■ **Problem**: Please list every line in the listing below that contains the string "genus", copying each one in full.

------------------------------------------------------------

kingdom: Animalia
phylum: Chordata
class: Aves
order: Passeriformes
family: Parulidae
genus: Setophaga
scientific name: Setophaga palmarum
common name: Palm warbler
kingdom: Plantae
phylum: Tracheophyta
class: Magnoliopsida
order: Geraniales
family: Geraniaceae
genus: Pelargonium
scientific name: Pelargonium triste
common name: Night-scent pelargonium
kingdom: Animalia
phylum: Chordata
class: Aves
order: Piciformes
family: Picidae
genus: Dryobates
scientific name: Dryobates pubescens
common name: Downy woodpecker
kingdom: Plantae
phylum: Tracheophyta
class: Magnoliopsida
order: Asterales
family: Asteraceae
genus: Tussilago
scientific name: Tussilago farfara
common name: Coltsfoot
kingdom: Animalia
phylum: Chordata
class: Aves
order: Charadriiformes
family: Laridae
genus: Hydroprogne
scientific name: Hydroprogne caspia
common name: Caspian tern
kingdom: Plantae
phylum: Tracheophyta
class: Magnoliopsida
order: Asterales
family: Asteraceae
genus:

------------------------------------------------------------

■ **Response for this exercise**:
genus: Setophaga
genus: Pelargonium
genus: Dryobates
genus: Tussilago
genus: Hydroprogne
genus:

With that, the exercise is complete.